Segment Start: SOURCE MATERIAL
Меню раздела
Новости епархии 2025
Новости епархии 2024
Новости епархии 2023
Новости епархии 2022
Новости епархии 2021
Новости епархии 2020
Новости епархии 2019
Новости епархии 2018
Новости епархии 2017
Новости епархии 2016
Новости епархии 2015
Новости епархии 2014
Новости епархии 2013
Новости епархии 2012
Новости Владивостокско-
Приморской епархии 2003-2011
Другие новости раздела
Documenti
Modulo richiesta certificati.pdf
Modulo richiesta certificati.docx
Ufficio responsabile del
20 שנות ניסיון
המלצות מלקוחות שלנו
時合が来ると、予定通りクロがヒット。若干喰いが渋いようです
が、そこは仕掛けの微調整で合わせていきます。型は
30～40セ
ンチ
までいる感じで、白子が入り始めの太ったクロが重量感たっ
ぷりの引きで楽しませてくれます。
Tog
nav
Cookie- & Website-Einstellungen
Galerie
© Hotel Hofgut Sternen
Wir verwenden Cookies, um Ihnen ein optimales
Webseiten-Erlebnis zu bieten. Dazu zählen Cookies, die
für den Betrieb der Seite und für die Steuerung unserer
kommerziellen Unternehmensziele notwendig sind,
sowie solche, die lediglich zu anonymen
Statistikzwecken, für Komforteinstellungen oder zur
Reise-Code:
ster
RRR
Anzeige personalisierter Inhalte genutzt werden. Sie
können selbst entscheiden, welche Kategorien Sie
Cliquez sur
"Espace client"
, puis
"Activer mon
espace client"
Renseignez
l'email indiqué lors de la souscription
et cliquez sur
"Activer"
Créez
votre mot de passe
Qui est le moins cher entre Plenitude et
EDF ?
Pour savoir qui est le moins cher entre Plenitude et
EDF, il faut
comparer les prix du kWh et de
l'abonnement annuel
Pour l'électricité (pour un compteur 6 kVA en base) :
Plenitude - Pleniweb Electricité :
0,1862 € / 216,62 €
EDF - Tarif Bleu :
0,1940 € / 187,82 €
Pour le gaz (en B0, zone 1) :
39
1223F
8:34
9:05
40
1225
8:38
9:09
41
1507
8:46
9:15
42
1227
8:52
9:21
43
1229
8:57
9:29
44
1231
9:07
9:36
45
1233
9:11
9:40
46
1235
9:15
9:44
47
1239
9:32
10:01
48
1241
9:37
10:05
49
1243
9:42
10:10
Segment End: SOURCE MATERIAL
Gather every line from the entries above where the word "Pour" appears, and copy them.

* _SOLUTION TO THIS PROBLEM_
Pour savoir qui est le moins cher entre Plenitude et
Pour l'électricité (pour un compteur 6 kVA en base) :
Pour le gaz (en B0, zone 1) :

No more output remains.